Royal Mail Postal Workers to Help Charity Search for Missing People
Postal workers will work together with the charity Missing People to help find vulnerable missing children and adults in the UK.
Descriptions and images of missing people will be given to 124,000 postal workers via their hand-held scanners which are usually used to sign for deliveries.
The descriptions and photographs will also be available on the Royal Mail's employee website, on TV screens at their offices as well as on so-called child rescue alerts, which will be sent on a geographical level.
The Royal Mail estimates the initiative, which will begin on 1 December, will double the number of people who will be looking for missing people at any one time.
Kate McCann, the mother of missing Madeleine McCann, said the campaign could be "instrumental in finding missing children and adults".
Chief operations officer at Royal Mail, Sue Whalley, said: "Royal Mail's postmen and women are out in the community six days a week, across the country.

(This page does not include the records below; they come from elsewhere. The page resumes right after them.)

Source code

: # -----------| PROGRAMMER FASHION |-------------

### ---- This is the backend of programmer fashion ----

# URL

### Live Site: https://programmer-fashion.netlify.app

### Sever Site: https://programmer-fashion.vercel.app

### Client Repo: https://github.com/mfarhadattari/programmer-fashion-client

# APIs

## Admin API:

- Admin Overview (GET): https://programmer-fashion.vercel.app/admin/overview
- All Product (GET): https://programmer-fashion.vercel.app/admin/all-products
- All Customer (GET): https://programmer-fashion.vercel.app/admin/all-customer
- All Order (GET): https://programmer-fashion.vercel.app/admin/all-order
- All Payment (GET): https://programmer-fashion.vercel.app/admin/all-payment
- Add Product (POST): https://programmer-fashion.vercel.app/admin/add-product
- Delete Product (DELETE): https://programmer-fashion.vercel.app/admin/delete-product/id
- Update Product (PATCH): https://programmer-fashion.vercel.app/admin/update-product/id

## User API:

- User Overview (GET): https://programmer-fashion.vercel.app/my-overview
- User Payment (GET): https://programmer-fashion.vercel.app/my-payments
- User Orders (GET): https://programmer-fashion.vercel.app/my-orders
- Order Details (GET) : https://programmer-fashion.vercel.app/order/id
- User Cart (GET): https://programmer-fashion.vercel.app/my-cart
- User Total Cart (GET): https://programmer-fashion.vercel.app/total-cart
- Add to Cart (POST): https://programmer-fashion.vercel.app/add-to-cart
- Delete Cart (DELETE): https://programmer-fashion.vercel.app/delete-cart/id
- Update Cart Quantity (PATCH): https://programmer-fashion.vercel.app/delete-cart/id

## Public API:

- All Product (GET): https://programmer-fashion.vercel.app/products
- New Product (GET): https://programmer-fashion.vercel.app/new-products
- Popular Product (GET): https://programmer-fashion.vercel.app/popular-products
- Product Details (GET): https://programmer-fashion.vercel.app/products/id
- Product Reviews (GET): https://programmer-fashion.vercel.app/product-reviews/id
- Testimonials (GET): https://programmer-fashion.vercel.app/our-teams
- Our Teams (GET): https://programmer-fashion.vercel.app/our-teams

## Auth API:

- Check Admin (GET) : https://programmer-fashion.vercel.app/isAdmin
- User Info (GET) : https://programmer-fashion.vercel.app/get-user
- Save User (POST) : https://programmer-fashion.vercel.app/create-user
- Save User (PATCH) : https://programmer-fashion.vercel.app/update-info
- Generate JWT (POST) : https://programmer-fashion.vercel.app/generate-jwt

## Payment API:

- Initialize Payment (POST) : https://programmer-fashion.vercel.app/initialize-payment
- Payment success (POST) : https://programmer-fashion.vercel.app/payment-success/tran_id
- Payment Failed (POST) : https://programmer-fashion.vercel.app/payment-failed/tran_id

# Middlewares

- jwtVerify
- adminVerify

We want to use our unique position to support this important service and perhaps help to reunite families with their missing loved ones."
Jo Youle, chief executive of Missing People, said: "When someone goes missing and is at risk, every minute after a disappearance is crucial to bringing them home safely.
"Our partnership with Royal Mail is a truly inspired way to spread an alert quickly and to the very people who are the eyes and ears of their local communities."
Charlie Hedges, of the National Crime Agency, added: "It will now be possible for thousands of postal workers to be on the lookout for vulnerable missing children and adults, and that can be of real value to efforts to find them.
"Partnerships like this utilise the strengths of different organisations for the ultimate benefit of our work to make children safer."